Também o 11 de Setembro de 2001, que fez
ruir não só as Torres Gêmeas de Nova York, mas todo um mundo que parecia
ordenado, tem uma testemunha fincada no solo. Foi encontrada entre as montanhas
de ruínas, um mês depois do atentado. Tinha o tronco quase carbonizado, as
raízes esmigalhadas e o DNA incerto. Ainda assim, foi depositada como porcelana
rara aos cuidados do Departamento de Parques da cidade. Nove anos depois de
arrancada pela força do ódio, ainda magrela, porém sadia, pôde ser replantada
no local onde nascera. Hoje, essa pereira vistosa e abundante, rebatizada de
Árvore da Sobrevivência, vive rodeada de visitantes. A cada ano, também fornece
três plantas para comunidades que sofreram alguma tragédia recente, como a
cidade de Parkland, onde foram mortas 17 pessoas em chacina escolar em 2018, ou
Porto Rico, onde o Furacão Maria deixou um saldo de quase 3 mil mortos.
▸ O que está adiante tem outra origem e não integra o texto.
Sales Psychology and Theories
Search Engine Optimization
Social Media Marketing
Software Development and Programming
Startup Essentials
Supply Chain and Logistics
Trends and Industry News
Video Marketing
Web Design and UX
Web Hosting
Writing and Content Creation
Hoje sendo domingo, cabe uma pausa na
tirania do ininterrupto ser-estar-fazer-postar-ouvir-reagir-clicar. Dar tempo à
poesia, à arte, ao pensar solto. No inverno mais amargo de 1916, com a Europa
afundada no horror da Grande Guerra, imensas lonas de camuflagem militar
começaram a pontilhar uma região campestre do conflito. Destinadas a esconder
peças de artilharia do Exército Imperial Alemão, elas destoavam do protocolo
bélico. Tinham coloridos ardentes e formatos inesperados, de beleza absurda. Foram
criadas pelo então soldado, mas já mestre do expressionismo alemão, Franz Marc.
O artista morreu nas trincheiras um mês depois de “tentar pintar o lado
espiritual da natureza” em lonas de guerra. Soube viver.